Introduction - Texte 1
Pas plus d’une vingtaine d’années séparent l’invention du dispositif cinématographique à la fin du XIXe siècle de l’émergence d’une conception hégémonique du cinéma centrée sur le travail en studio. En permettant de maximiser le contrôle exercé sur les conditions dans lesquelles les récits cinématographiques sont produits, le studio sert la quête d’efficacité et de rentabilité des industriels du cinéma. Les pertes de temps, et donc d’argent, engendrées par les conditions météo inclémentes et les déplacements sont plus particulièrement réduites de façon draconienne.
Les avantages du studio ne sont toutefois pas que financiers. Sur le plan esthétique, les batteries d’éclairage des nouveaux studios obscurs construits dès la seconde moitié des années 1910 permettent de moduler les données transmises par le récit, de créer des ambiances envoûtantes et de bien mettre en valeur les stars se trouvant au cœur tant du système narratif que de la mise en marché des films.
Ce mode de production faisant office de norme dès la décennie 1910 repose bien entendu sur un vaste ensemble d’appareils, de dispositifs techniques et de savoir-faire. Des guildes et des associations professionnelles, dont l’American Society of Cinematographers (fondée en 1919 et toujours active), sont ainsi créées pour, d’une part, garantir certains standards et, d’autre part, favoriser les échanges entre les professionnels de l’image et, par conséquent, les innovations. Les champs d’opération et les titres de ces artisans sont par ailleurs souvent flottants. C’est que les métiers de l’image couvrent autant la manipulation de la caméra (cadrage, mouvements, choix de l’objectif, mise au point, etc.) que le contrôle de la lumière. Sur certains plateaux, le même individu a autorité sur ces deux champs d’activité d’une importance cruciale; sur d’autres, un cadreur (camera operator) et un directeur de la photographie (cinematographer) – tous deux entourés d’assistants – se partagent le travail.

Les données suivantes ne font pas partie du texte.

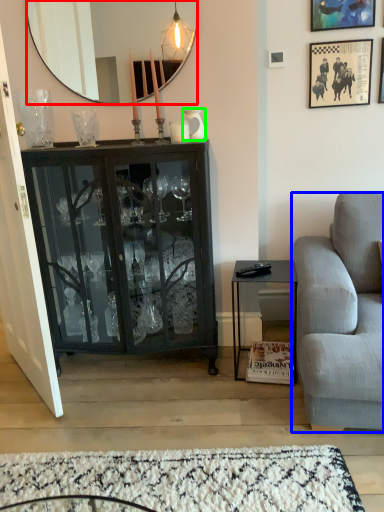
Question: Which object is the closest to the mirror (highlighted by a red box)? Choose among these: studio couch (highlighted by a blue box) or vase (highlighted by a green box).

Choices:
 (A) studio couch
 (B) vase

Answer: (B)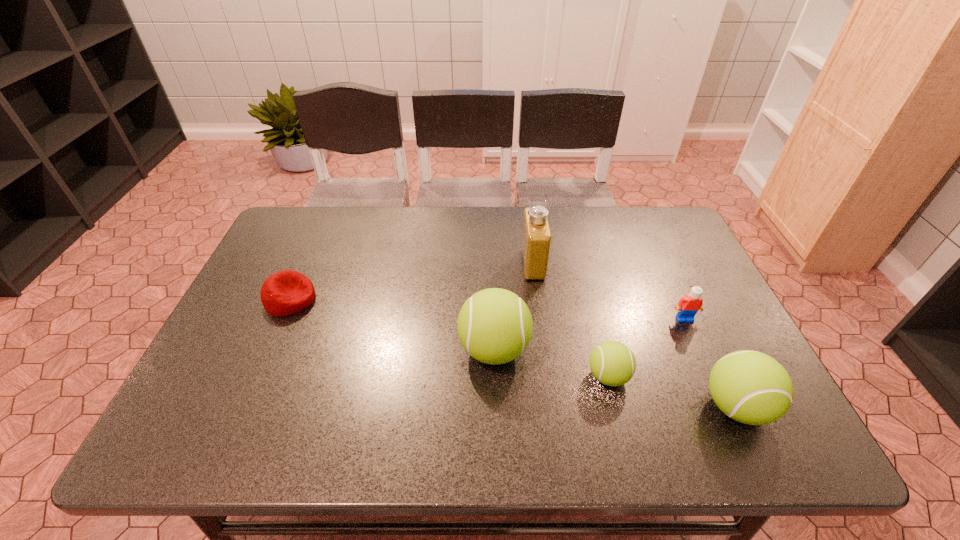
Locate an element on the screen. The height and width of the screenshot is (540, 960). tennis ball present at the right edge is located at coordinates (750, 387).

Locate an element on the screen. Image resolution: width=960 pixels, height=540 pixels. Lego present at the right edge is located at coordinates click(688, 306).

Locate an element on the screen. object present at the near right corner is located at coordinates (750, 387).

Find the location of a particular element. The height and width of the screenshot is (540, 960). vacant space at the far edge of the desktop is located at coordinates click(x=633, y=242).

The image size is (960, 540). I want to click on vacant region at the near edge of the desktop, so click(562, 404).

The height and width of the screenshot is (540, 960). Find the location of `vacant space at the left edge`. vacant space at the left edge is located at coordinates (310, 260).

Where is `vacant space at the right edge of the desktop`? vacant space at the right edge of the desktop is located at coordinates (675, 254).

You are a GUI agent. You are given a task and a screenshot of the screen. Output one action in this format:
    pyautogui.click(x=<x>, y=<y>)
    Task: Click on the free space at the far left corner of the desktop
    This screenshot has width=960, height=540.
    Given the screenshot: What is the action you would take?
    pyautogui.click(x=307, y=219)

The width and height of the screenshot is (960, 540). Find the location of `blank space at the near left corner of the desktop`. blank space at the near left corner of the desktop is located at coordinates pos(227,381).

Locate an element on the screen. This screenshot has height=540, width=960. vacant space at the far right corner of the desktop is located at coordinates (641, 240).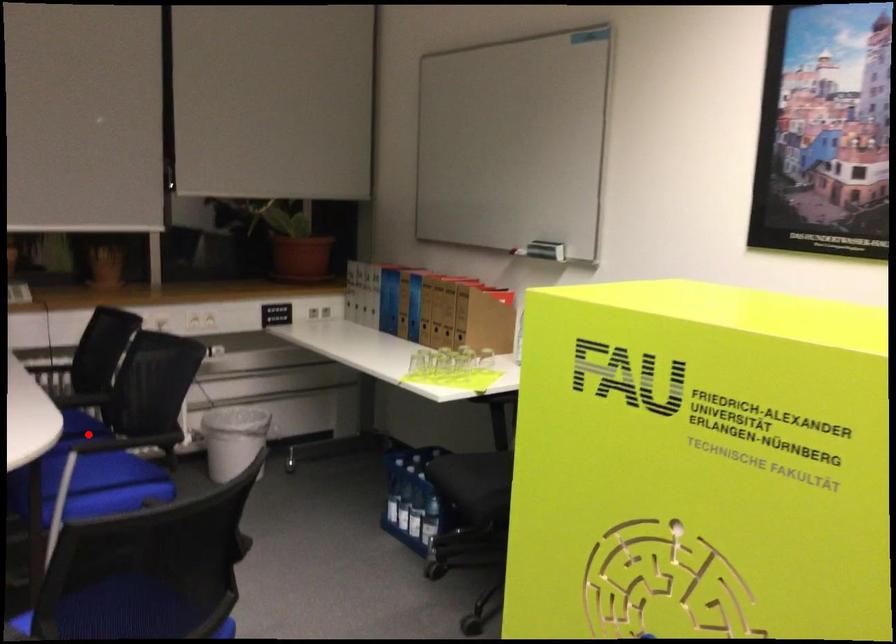
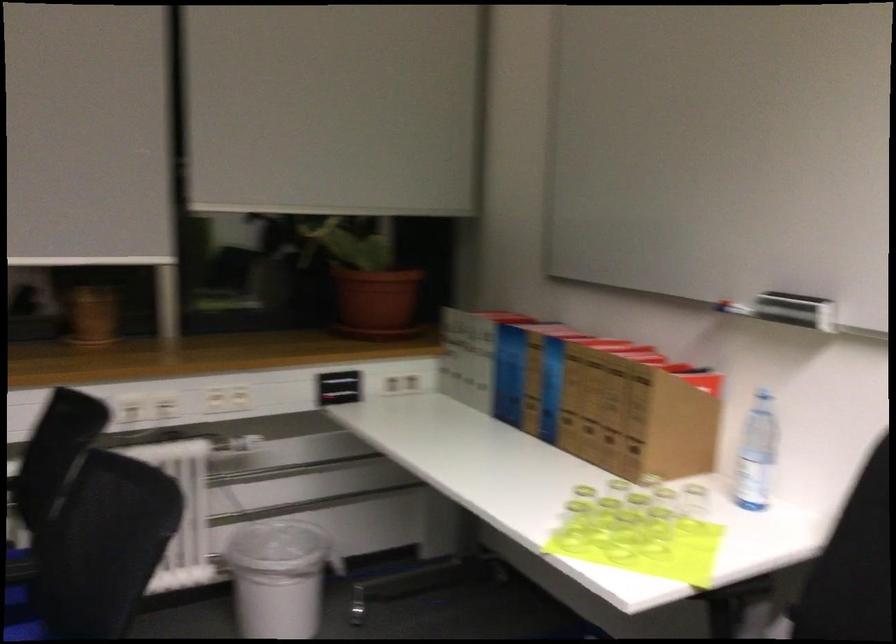
Question: A red point is marked in image1. In image2, is the corresponding 3D point closer to the camera or farther? Reply with the corresponding letter.

Choices:
 (A) The corresponding 3D point is closer.
 (B) The corresponding 3D point is farther.

Answer: (A)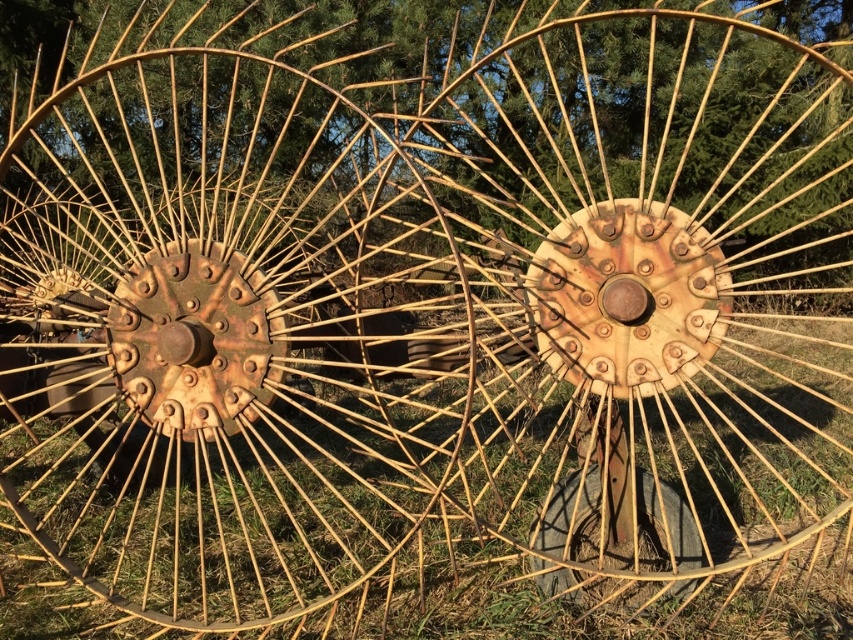
Which is behind, point (625, 252) or point (32, 305)?

The point (32, 305) is more distant.

Where is `rusty metallic spokes at center`? rusty metallic spokes at center is located at coordinates (416, 385).

Consider the image. Is rusty metallic spokes at center wider than rusty metal tire at center?

Correct, the width of rusty metallic spokes at center exceeds that of rusty metal tire at center.

Find the location of a particular element. rusty metallic spokes at center is located at coordinates (416, 385).

The width and height of the screenshot is (853, 640). Identify the location of rusty metallic spokes at center. (416, 385).

The width and height of the screenshot is (853, 640). What are the coordinates of `rusty metallic spokes at center` in the screenshot? It's located at (416, 385).

Image resolution: width=853 pixels, height=640 pixels. What do you see at coordinates (225, 336) in the screenshot?
I see `rusty metal wagon wheel at center` at bounding box center [225, 336].

Can you confirm if rusty metal wagon wheel at center is positioned below rusty metal tire at center?

No.

Which is behind, point (143, 419) or point (561, 557)?

The point (561, 557) is behind.

Image resolution: width=853 pixels, height=640 pixels. Identify the location of rusty metal wagon wheel at center. (225, 336).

Les émulsions, objectifs et dispositifs d’éclairage utilisés par ces artisans jouent également un rôle déterminant dans la signature du cinéma hollywoodien et de ses alternatives internationales. Un seul instrument se pose toutefois en synecdoque de ce système de production dans l’imaginaire du cinéma : la caméra 35 mm de studio. Cette situation n’est pas purement arbitraire, puisque la caméra est sans contredit le cœur du système, c’est-à-dire l’appareil captant sur la pellicule les images façonnées par les multiples expertises et dispositifs déployés lors du tournage.
C’est ainsi que, pour bien comprendre le fonctionnement et l’évolution des caméras 35 mm développées au fil des ans pour le tournage en studio, il importe de bien comprendre l’histoire des pellicules et des accessoires avec lesquelles elles furent utilisées. Une donnée fondamentale de cette histoire concerne par exemple l’absence d’émulsions permettant la production de négatifs de duplication de bonne qualité avant la fin de la décennie 1920. Cette situation fait en sorte que les effets optiques et les trucages doivent être produits dans la caméra au moment du tournage plutôt qu’à l’étape de la postproduction. Cela explique pourquoi les caméras des premières décennies du XXe siècle intégraient de nombreuses fonctionnalités permettant la production de surimpressions, d’effets de masques, de fondus et d’images composites, qui disparaîtront de celles qui les remplaceront à partir des années 1930.
L’importance suprême accordée à la stabilité et à la netteté de l’image dans le cinéma hégémonique impose par ailleurs un certain nombre de contraintes. Les caméras de studio sont ainsi lourdes et encombrantes – une tendance qui ira en s’accentuant avec l’arrivée du son, qui exige l’emploi de moteurs électriques et de caissons destinés à étouffer le bruit émis par l’appareil. Les possibilités ouvertes en parallèle par les autres caméras, plutôt conçues pour le reportage, le documentaire ou la pratique amateur, ne sauraient ainsi être véritablement appréciées sans une réelle compréhension des contraintes liées au cinéma de studio et à ses outils.